_TO DO_.
Exactly as they appear below, repeat the lines from the one with "pour Real-time Customer Profile" through the one with "### Créer un espace", and no others.

Records from a collection
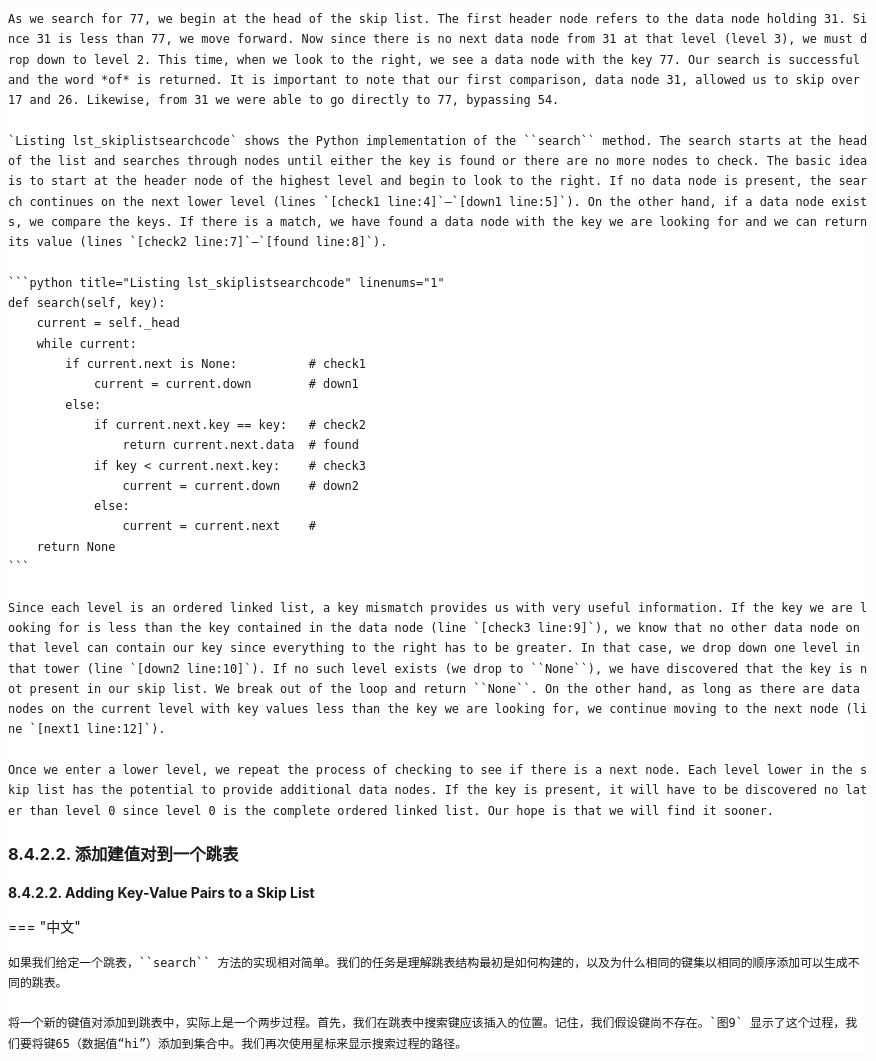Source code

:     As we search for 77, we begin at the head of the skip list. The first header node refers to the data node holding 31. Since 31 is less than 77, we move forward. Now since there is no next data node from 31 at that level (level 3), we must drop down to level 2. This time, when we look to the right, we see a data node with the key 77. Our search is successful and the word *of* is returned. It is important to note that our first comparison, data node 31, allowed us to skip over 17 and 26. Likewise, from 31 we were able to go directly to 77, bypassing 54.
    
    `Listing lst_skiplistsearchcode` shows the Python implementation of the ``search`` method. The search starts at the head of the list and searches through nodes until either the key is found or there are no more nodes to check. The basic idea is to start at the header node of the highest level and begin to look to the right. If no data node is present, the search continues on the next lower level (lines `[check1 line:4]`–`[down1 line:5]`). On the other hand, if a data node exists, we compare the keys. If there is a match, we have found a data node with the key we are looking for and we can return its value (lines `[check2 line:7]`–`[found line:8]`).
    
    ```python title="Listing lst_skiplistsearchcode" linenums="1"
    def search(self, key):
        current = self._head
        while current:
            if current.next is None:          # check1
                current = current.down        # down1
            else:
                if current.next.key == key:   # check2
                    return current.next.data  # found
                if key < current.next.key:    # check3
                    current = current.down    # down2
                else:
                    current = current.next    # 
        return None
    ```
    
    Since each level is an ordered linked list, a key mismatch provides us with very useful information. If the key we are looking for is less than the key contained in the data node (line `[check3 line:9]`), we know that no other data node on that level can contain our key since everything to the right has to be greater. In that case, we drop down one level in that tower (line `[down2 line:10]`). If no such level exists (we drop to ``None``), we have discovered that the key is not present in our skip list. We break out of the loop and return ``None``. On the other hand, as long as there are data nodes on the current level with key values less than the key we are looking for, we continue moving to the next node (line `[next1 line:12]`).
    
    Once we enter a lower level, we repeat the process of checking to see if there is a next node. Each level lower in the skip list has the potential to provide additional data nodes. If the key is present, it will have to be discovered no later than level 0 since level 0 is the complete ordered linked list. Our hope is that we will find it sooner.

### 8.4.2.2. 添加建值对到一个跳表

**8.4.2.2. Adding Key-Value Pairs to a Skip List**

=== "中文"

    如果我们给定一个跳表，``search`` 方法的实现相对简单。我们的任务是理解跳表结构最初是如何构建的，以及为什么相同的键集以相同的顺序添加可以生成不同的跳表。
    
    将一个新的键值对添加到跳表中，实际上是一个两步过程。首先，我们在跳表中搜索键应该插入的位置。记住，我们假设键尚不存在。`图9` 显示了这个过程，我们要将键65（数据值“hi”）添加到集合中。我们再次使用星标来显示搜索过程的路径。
--
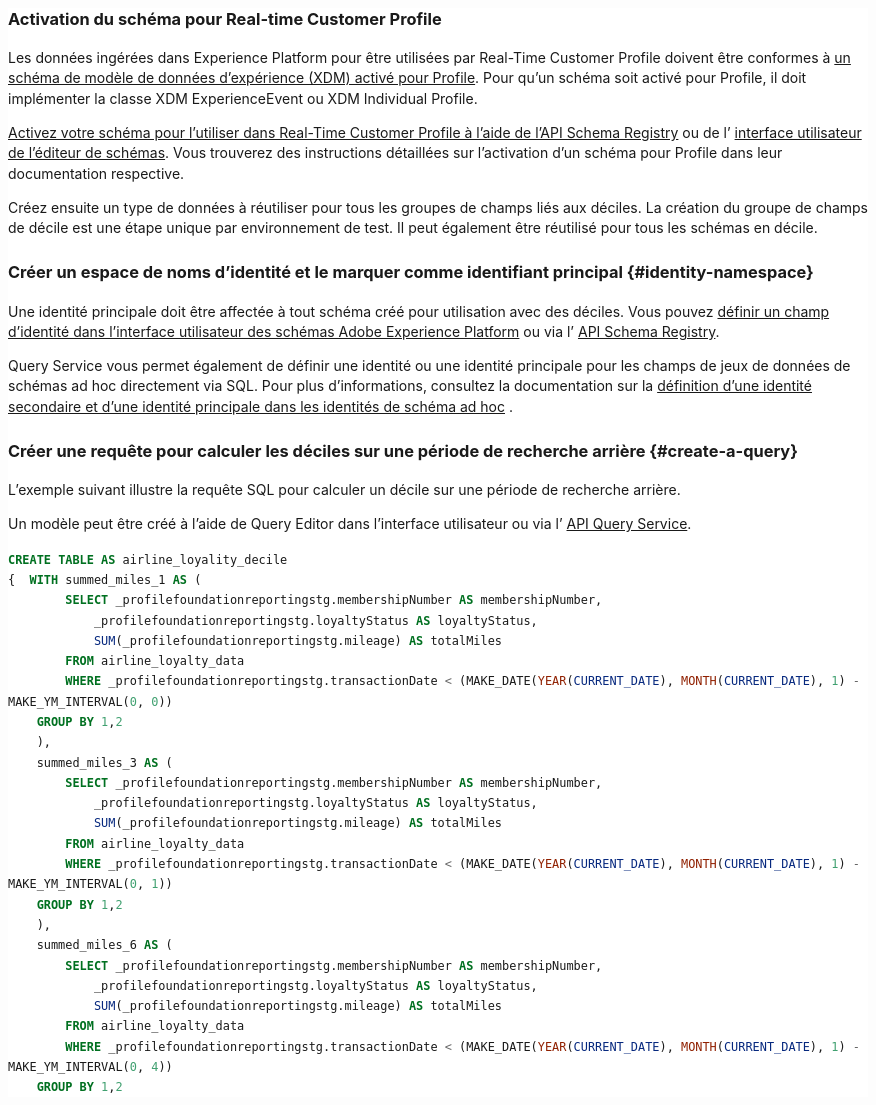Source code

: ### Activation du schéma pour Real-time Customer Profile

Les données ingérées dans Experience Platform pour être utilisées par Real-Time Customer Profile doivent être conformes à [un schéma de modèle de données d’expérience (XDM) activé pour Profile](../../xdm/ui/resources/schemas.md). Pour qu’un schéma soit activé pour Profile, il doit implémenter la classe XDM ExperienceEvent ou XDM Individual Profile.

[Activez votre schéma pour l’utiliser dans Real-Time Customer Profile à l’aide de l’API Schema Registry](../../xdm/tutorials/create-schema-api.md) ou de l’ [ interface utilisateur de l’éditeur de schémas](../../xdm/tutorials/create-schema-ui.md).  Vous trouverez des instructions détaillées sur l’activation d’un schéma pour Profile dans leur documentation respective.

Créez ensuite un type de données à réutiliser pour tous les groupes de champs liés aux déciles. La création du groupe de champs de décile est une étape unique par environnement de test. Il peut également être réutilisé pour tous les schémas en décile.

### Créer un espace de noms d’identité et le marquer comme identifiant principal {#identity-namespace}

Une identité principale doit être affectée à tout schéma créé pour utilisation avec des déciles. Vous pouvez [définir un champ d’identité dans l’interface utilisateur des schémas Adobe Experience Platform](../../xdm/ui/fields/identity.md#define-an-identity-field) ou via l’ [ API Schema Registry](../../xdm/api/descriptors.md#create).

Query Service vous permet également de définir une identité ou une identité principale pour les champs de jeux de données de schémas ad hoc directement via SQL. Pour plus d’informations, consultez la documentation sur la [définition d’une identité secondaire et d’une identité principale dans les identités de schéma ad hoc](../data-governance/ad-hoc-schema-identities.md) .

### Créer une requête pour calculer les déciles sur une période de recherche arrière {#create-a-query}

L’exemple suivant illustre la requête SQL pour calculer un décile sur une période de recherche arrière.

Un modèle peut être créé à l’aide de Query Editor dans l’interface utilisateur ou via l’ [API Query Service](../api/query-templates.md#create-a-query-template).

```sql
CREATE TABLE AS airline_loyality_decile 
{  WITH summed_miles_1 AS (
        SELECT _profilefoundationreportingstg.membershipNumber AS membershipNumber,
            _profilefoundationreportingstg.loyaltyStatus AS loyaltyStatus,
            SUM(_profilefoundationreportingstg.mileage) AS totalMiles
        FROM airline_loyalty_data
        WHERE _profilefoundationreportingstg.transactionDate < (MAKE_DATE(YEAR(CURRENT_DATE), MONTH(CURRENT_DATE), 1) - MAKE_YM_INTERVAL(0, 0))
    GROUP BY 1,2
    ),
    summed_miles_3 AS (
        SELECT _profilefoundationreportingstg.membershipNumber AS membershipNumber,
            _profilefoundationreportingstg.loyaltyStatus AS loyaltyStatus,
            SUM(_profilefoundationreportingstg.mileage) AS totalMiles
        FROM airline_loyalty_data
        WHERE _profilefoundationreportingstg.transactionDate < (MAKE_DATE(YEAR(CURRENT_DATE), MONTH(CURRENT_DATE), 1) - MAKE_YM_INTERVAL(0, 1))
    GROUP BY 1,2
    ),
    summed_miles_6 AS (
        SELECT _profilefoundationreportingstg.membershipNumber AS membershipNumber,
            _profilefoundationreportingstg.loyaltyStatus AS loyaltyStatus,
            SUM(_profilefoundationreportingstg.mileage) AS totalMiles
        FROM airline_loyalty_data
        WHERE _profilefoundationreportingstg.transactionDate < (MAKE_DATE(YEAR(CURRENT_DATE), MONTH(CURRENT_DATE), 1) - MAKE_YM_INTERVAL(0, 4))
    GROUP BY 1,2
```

_RESPONSE AREA_.
: ### Activation du schéma pour Real-time Customer Profile

Les données ingérées dans Experience Platform pour être utilisées par Real-Time Customer Profile doivent être conformes à [un schéma de modèle de données d’expérience (XDM) activé pour Profile](../../xdm/ui/resources/schemas.md). Pour qu’un schéma soit activé pour Profile, il doit implémenter la classe XDM ExperienceEvent ou XDM Individual Profile.

[Activez votre schéma pour l’utiliser dans Real-Time Customer Profile à l’aide de l’API Schema Registry](../../xdm/tutorials/create-schema-api.md) ou de l’ [ interface utilisateur de l’éditeur de schémas](../../xdm/tutorials/create-schema-ui.md).  Vous trouverez des instructions détaillées sur l’activation d’un schéma pour Profile dans leur documentation respective.

Créez ensuite un type de données à réutiliser pour tous les groupes de champs liés aux déciles. La création du groupe de champs de décile est une étape unique par environnement de test. Il peut également être réutilisé pour tous les schémas en décile.

### Créer un espace de noms d’identité et le marquer comme identifiant principal {#identity-namespace}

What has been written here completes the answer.